Saved entries:
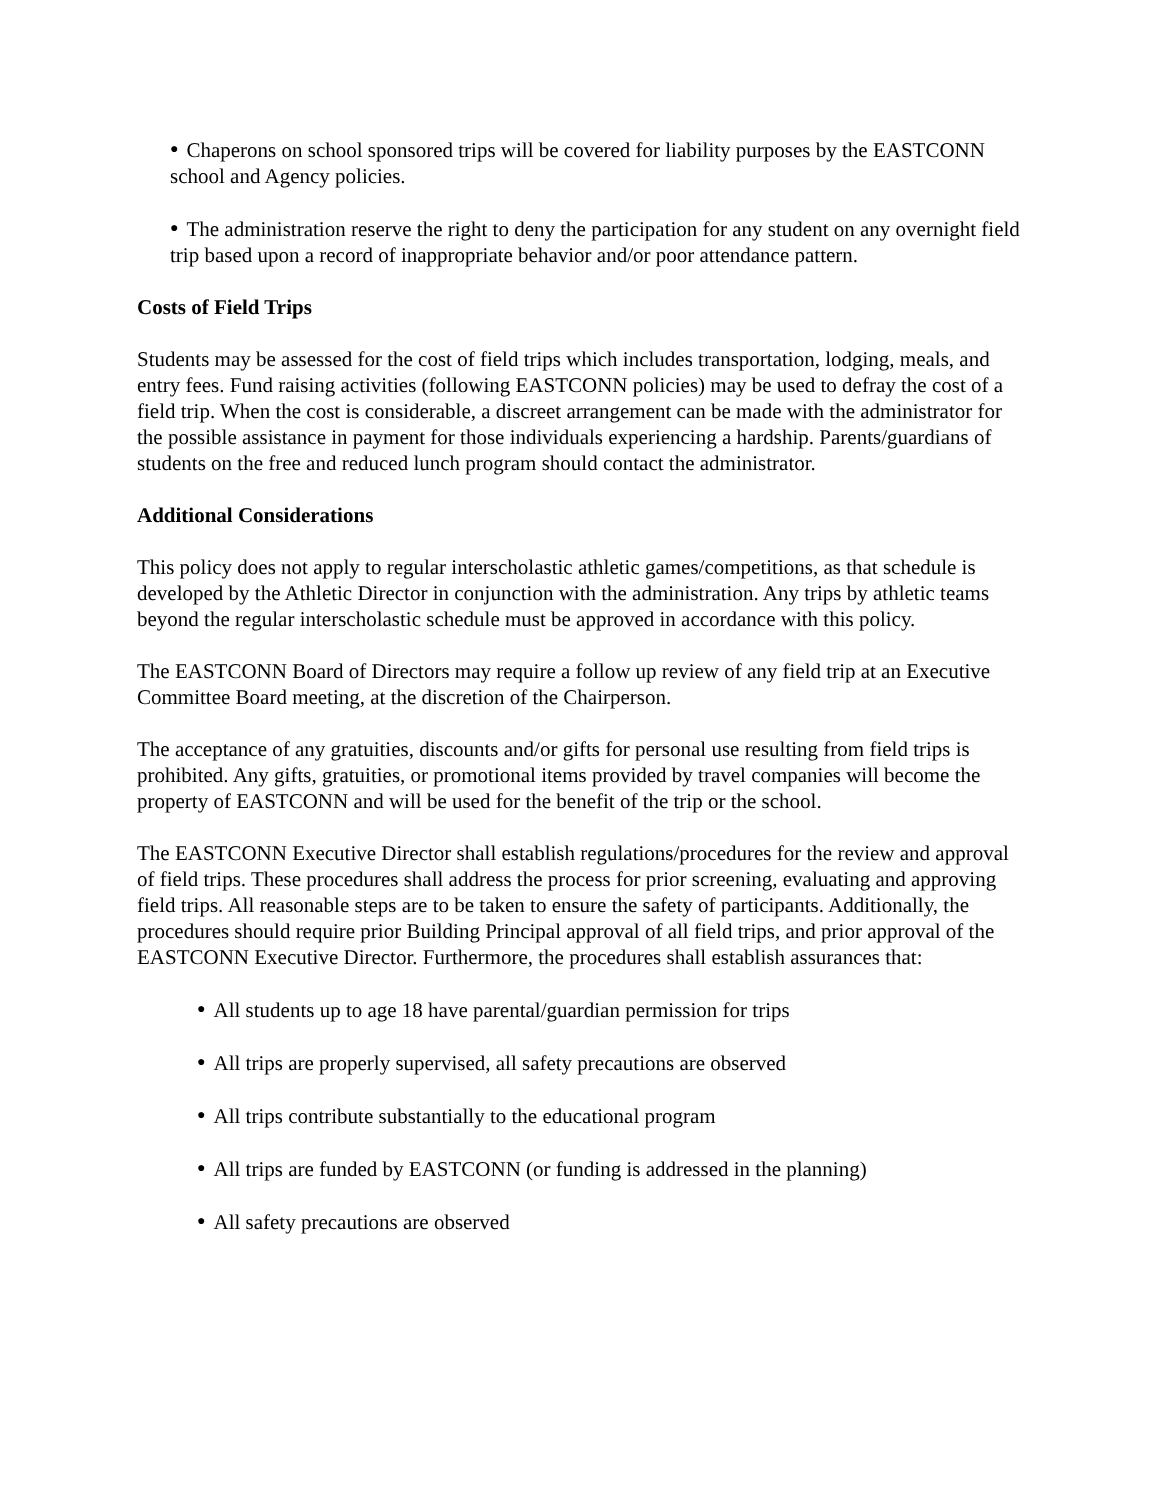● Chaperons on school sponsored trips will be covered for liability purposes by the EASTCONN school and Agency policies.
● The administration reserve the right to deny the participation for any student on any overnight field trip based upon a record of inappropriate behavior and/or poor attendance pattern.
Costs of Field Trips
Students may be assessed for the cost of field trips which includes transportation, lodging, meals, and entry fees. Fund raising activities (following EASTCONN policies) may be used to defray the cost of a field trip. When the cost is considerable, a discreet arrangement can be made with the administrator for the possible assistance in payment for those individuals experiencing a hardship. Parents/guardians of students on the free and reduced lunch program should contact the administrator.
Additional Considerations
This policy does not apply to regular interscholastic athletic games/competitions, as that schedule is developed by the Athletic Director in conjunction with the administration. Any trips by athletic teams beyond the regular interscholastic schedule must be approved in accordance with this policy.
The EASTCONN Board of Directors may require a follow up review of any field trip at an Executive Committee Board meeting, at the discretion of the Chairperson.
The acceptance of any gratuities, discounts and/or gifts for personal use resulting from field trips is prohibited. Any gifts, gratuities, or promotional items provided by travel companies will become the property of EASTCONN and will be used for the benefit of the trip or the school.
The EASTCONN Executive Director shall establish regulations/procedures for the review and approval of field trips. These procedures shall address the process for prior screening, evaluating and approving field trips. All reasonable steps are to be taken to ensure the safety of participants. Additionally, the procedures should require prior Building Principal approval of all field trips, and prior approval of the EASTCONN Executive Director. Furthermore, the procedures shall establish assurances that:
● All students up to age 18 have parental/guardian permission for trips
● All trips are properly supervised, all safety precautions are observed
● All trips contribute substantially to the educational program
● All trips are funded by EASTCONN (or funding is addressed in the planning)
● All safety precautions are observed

---

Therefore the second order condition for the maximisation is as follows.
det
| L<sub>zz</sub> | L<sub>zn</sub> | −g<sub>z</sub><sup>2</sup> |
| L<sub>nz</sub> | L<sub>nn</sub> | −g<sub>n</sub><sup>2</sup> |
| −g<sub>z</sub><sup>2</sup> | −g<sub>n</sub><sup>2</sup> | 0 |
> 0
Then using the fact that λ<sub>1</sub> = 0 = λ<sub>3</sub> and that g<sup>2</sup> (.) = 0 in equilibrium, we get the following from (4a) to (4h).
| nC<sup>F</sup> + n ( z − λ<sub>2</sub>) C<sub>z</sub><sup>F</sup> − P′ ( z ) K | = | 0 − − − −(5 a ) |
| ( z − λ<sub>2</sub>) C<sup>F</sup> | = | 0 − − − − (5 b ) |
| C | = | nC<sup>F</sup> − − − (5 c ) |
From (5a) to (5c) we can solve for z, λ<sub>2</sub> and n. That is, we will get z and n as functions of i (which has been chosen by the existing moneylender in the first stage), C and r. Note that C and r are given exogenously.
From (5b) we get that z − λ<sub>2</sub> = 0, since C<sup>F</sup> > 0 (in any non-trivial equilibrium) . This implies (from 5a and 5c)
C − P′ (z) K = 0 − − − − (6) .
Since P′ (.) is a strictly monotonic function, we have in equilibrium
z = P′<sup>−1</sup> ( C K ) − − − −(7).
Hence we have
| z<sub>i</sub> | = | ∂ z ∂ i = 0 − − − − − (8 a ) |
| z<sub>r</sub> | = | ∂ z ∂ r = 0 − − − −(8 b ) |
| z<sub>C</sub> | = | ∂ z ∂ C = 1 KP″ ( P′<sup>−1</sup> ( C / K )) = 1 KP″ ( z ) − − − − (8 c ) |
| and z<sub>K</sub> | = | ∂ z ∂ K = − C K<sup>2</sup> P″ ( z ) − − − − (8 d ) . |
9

---

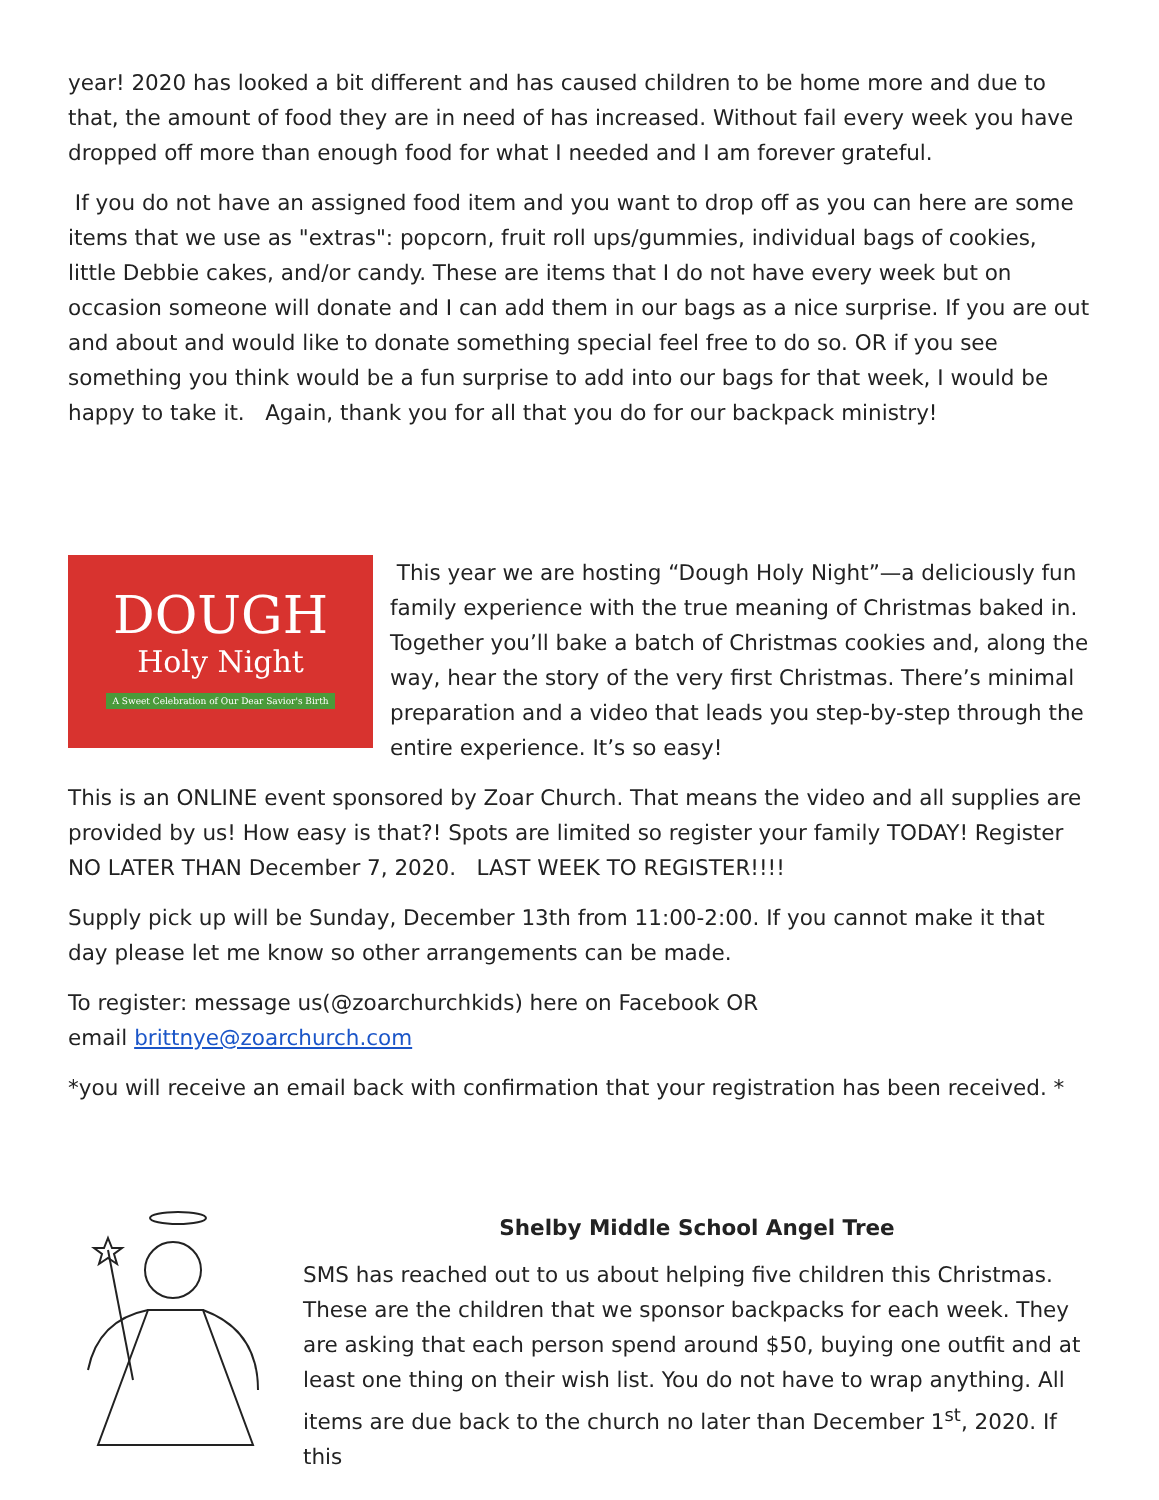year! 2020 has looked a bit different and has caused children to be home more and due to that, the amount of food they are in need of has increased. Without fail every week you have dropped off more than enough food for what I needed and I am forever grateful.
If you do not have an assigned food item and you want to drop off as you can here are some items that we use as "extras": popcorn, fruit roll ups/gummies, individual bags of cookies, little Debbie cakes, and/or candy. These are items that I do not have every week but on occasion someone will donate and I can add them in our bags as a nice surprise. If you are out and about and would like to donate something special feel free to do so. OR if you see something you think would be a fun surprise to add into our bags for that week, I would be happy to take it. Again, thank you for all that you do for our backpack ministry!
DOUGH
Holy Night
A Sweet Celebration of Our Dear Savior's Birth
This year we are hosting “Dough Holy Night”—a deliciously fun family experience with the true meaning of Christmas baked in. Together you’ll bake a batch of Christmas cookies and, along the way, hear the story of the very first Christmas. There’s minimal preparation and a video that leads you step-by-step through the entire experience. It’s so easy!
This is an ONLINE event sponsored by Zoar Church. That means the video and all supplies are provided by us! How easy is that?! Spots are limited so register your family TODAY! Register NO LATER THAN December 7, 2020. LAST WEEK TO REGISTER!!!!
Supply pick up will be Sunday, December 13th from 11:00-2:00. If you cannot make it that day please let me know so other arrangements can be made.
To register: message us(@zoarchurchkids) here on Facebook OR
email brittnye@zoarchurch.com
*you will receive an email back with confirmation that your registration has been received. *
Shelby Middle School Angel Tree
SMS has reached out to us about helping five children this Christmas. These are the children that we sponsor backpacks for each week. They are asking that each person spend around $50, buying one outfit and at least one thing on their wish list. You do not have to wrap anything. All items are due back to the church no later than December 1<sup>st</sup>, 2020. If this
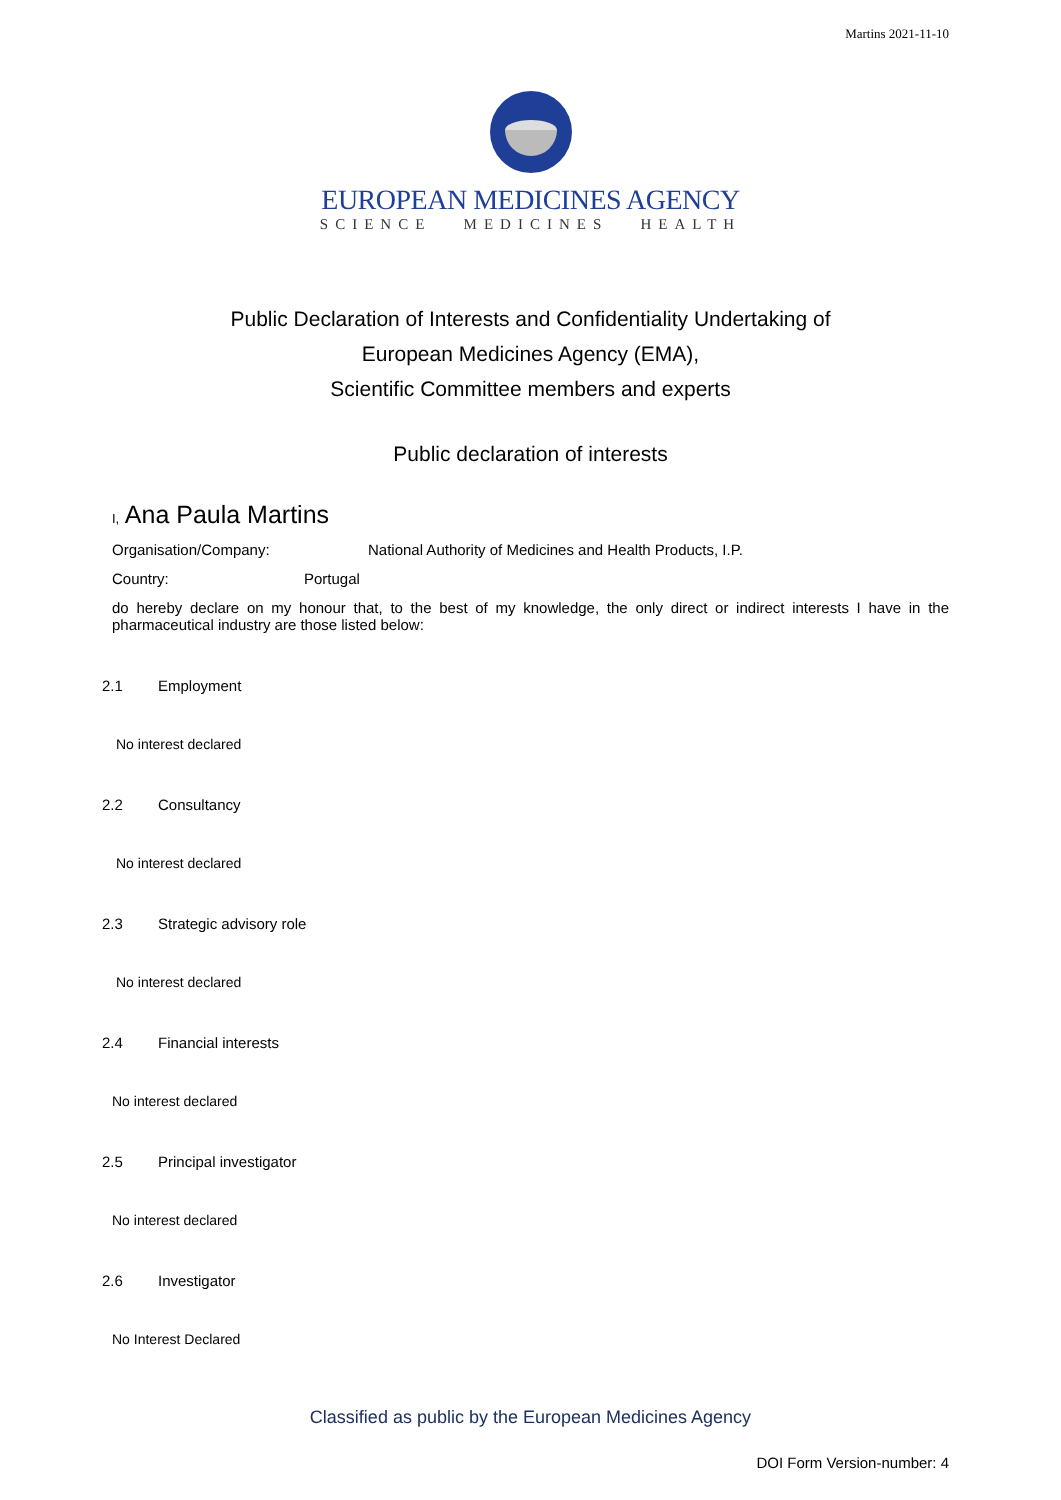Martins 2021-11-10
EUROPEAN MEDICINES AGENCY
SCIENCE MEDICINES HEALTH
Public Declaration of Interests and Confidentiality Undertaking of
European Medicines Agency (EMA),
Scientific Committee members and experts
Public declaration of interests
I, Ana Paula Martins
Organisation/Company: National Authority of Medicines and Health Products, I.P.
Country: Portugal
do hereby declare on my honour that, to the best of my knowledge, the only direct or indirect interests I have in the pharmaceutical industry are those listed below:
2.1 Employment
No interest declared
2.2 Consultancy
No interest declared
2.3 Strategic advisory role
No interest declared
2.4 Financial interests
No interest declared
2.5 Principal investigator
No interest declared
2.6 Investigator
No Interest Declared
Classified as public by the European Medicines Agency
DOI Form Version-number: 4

Your assignment:
Using the data above, extract exactly the lines from the one that holds "2.5 Principal investigator" to the one that holds "DOI Form Version-number: 4", both ends included, and no others.

Exercise solution:
2.5 Principal investigator
No interest declared
2.6 Investigator
No Interest Declared
Classified as public by the European Medicines Agency
DOI Form Version-number: 4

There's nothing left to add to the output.